Posté le 4 avril 2012 par

Peter Milligan réinvente cinq personnages du Marvel Universe en les plaçant dans un menaçant Japon médiéval. Du chanbara super-héroïque doublé d’une troublante cruauté mélancolique. Par Victor Lopez.

Nous avions deux raisons d’attendre la publication de la mini-série 5 Ronin : La Voie du samouraï par les éditions Marvel. La première, et non des moindres, est le scénariste aux commandes de l’entreprise, Peter Miligan.

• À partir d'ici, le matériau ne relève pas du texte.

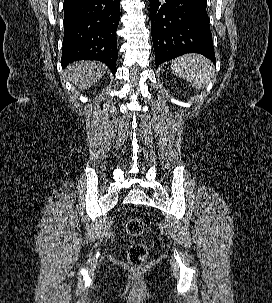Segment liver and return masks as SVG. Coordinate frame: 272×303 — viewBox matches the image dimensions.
I'll list each match as a JSON object with an SVG mask.
<instances>
[{
  "label": "liver",
  "mask_w": 272,
  "mask_h": 303,
  "mask_svg": "<svg viewBox=\"0 0 272 303\" xmlns=\"http://www.w3.org/2000/svg\"><path fill=\"white\" fill-rule=\"evenodd\" d=\"M107 67L98 61H77L69 65L66 72L69 80L81 90L90 88L105 74Z\"/></svg>",
  "instance_id": "obj_1"
}]
</instances>
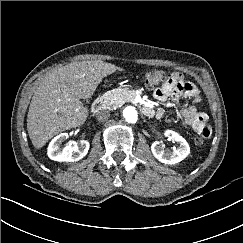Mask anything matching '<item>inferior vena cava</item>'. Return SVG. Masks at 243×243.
Listing matches in <instances>:
<instances>
[{"mask_svg": "<svg viewBox=\"0 0 243 243\" xmlns=\"http://www.w3.org/2000/svg\"><path fill=\"white\" fill-rule=\"evenodd\" d=\"M110 117V112L107 109H101L96 112V118L98 121H106Z\"/></svg>", "mask_w": 243, "mask_h": 243, "instance_id": "inferior-vena-cava-1", "label": "inferior vena cava"}]
</instances>
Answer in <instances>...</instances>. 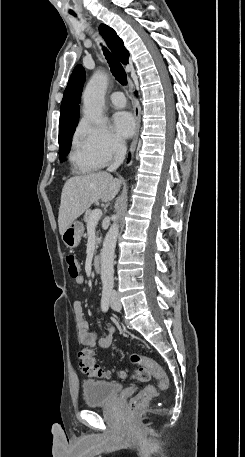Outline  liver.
<instances>
[{"instance_id":"liver-1","label":"liver","mask_w":245,"mask_h":457,"mask_svg":"<svg viewBox=\"0 0 245 457\" xmlns=\"http://www.w3.org/2000/svg\"><path fill=\"white\" fill-rule=\"evenodd\" d=\"M119 178L109 172H91L85 176H71L66 180L59 206V233L66 231L68 224L83 214L95 200L109 202L120 190Z\"/></svg>"}]
</instances>
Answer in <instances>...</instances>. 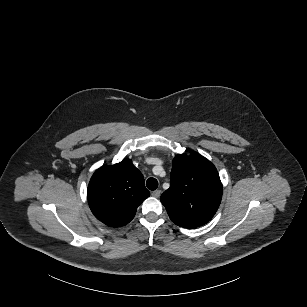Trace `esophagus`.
Returning a JSON list of instances; mask_svg holds the SVG:
<instances>
[{"label": "esophagus", "instance_id": "34e87169", "mask_svg": "<svg viewBox=\"0 0 307 307\" xmlns=\"http://www.w3.org/2000/svg\"><path fill=\"white\" fill-rule=\"evenodd\" d=\"M160 195H161V190H155V191L152 192V196L154 198H159Z\"/></svg>", "mask_w": 307, "mask_h": 307}]
</instances>
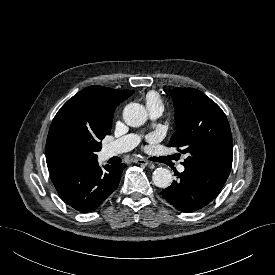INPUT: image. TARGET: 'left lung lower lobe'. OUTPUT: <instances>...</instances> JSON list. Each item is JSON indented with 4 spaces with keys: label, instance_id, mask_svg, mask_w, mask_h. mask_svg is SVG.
<instances>
[{
    "label": "left lung lower lobe",
    "instance_id": "0a47b994",
    "mask_svg": "<svg viewBox=\"0 0 275 275\" xmlns=\"http://www.w3.org/2000/svg\"><path fill=\"white\" fill-rule=\"evenodd\" d=\"M185 166V165H184ZM170 187L161 194L175 208L190 213L208 205L221 191L229 174L204 167L185 166Z\"/></svg>",
    "mask_w": 275,
    "mask_h": 275
}]
</instances>
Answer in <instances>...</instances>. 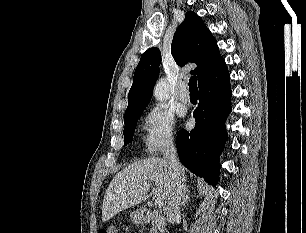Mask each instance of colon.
Returning a JSON list of instances; mask_svg holds the SVG:
<instances>
[{
	"instance_id": "colon-1",
	"label": "colon",
	"mask_w": 306,
	"mask_h": 233,
	"mask_svg": "<svg viewBox=\"0 0 306 233\" xmlns=\"http://www.w3.org/2000/svg\"><path fill=\"white\" fill-rule=\"evenodd\" d=\"M119 232H120V224L114 222L101 227L98 233H119Z\"/></svg>"
}]
</instances>
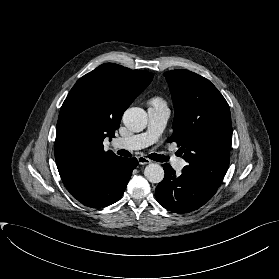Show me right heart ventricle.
I'll return each mask as SVG.
<instances>
[{
    "label": "right heart ventricle",
    "mask_w": 279,
    "mask_h": 279,
    "mask_svg": "<svg viewBox=\"0 0 279 279\" xmlns=\"http://www.w3.org/2000/svg\"><path fill=\"white\" fill-rule=\"evenodd\" d=\"M152 105H163V102L160 98L156 97L151 100Z\"/></svg>",
    "instance_id": "right-heart-ventricle-1"
}]
</instances>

L’auteur, irrespectueux et « so british« , a en effet récemment dynamité les mutants de la Maison des Idées avec sa version d’X-Force (puis X-Statix), réalisée avec son compère Mike Allred. Il s’associe sur ce nouveau projet avec cinq dessinateurs issus de la BD indépendante (et souvent européenne), pour réinventer quelques personnages phares de l’univers Marvel au temps du Japon féodal : l’indispensable Wolverine (dont la présence est pour une fois justifiée au vu des liens étroits qui unissent le mutant griffu au pays du soleil levant), Hulk, Psylocke, le Punisher, et le très à la mode Deadpool.

Le concept est en effet la seconde raison d’attendre ces 5 Ronin. Plonger les icônes super-héroïques dans un univers de chanbara permet de jouer avec les genres tout en affirmant le caractère mythologique des concepts décrits, transposable du New-York actuel au Japon du XVIIème siècle. De plus, en s’affranchissant d’une continuité complexe, l’œuvre peut aussi bien attirer l’amateur de manga ou de film japonais ne connaissant rien aux super-héros, que le marvelophile pointu, qui s’amusera des variations que subissent ses personnages fétiches. L’idée a d’ailleurs fait ses preuves et n’est pas nouvelle dans l’industrie des comics. On peut la voir comme un développement des célèbres What’s if des années 70, qui montraient ce que devenait la réalité Marvel si un personnage avait fait d’autres choix que ceux de la continuité classique ; et ressemble à une version asiatique de 1602, une mini-série dans laquelle Neil Gaiman et Andy Kubert replaçaient nos héros en collants dans l’Europe du XVIIème siècle, au début de la conquête du Nouveau Monde.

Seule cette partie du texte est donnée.